A computer bus is characterised by the amount of information that can be transmitted at once. This amount, expressed in bits, corresponds to the width of the bus, i.e. the number of physical lines over which data is sent simultaneously. A 32-wire ribbon cable can transmit 32 bits in parallel. The term "width" is used to refer to the number of bits that a bus can transmit at once.
Additionally, the bus speed is also defined by its frequency (expressed in Hertz), the number of data packets sent or received per second.

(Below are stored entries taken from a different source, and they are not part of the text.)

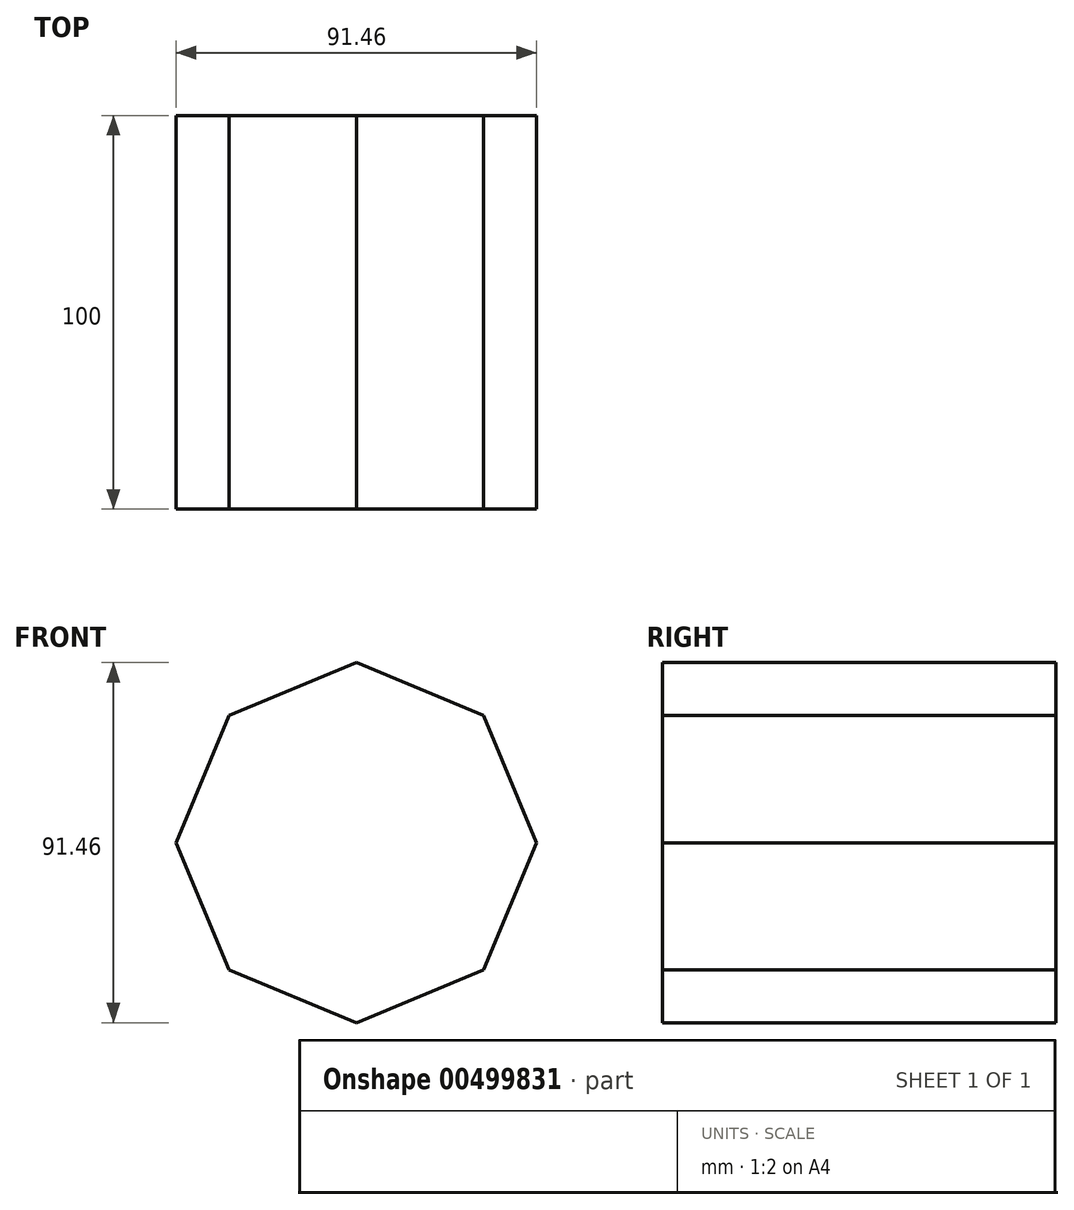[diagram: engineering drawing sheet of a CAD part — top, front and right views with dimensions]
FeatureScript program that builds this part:
annotation { "Feature Type Name" : "Feature", "Feature Type Description" : "" }
export const myFeature = defineFeature(function(context is Context, id is Id, definition is map)
    precondition{}
    {
        {
            var Q0;
            Q0=qCreatedBy(makeId("Front.planeOp"),FACE);
            var sketch = newSketch(context, id + "F0", { "sketchPlane" : qUnion([Q0])});
            skCircle(sketch, "E0.cCircle", {"center": v(0, 0) * mm, "radius": 42.25 * mm, "construction": true});
            skLineSegment(sketch, "E0.0", {"start": v(0, 45.73) * mm, "end": v(32.34, 32.34) * mm});
            skLineSegment(sketch, "E0.1", {"start": v(32.34, 32.34) * mm, "end": v(45.73, 0) * mm});
            skLineSegment(sketch, "E0.2", {"start": v(45.73, 0) * mm, "end": v(32.34, -32.34) * mm});
            skLineSegment(sketch, "E0.3", {"start": v(32.34, -32.34) * mm, "end": v(0, -45.73) * mm});
            skLineSegment(sketch, "E0.4", {"start": v(0, -45.73) * mm, "end": v(-32.34, -32.34) * mm});
            skLineSegment(sketch, "E0.5", {"start": v(-32.34, -32.34) * mm, "end": v(-45.73, 0) * mm});
            skLineSegment(sketch, "E0.6", {"start": v(-45.73, 0) * mm, "end": v(-32.34, 32.34) * mm});
            skLineSegment(sketch, "E0.7", {"start": v(-32.34, 32.34) * mm, "end": v(0, 45.73) * mm});
            skPoint(sketch, "E0.0.midPoint", {"position": v(16.17, 39.03) * mm});
            skSolve(sketch);
        }
        {
            var Q0;
            Q0 = qSketchRegion(id + "F0", true);
            extrude(context, id + "F1", {"entities" : qUnion([Q0]), "depth" : 100 * mm, "symmetric" : true});
        }
    });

Each time that data is sent or received is called a cycle.
This way, it is possible to find the maximum transfer speed of the bus, the amount of data which it can transport per unit of time, by multiplying its width by its frequency.
A bus with a width of 16 bits and a frequency of 133 MHz, therefore, has a transfer speed equal to: 16 * 133*10^6 = 2128*10^6 bit/s.
Also if I understand correctly, a signal/data transmitted in a computer bus is actually an electrical current with its electricity frequency. The power supply unit on the power chord for a computer is a AC->DC converter, so is the electricity frequency zero in computer buses?
I wonder if the bus frequency and the electricity current frequency are the same concept? If not, how are they related?
Also if I understand correctly, cables such as USB cables and Ethernet cables are also computer buses. So the above questions are asked for them too.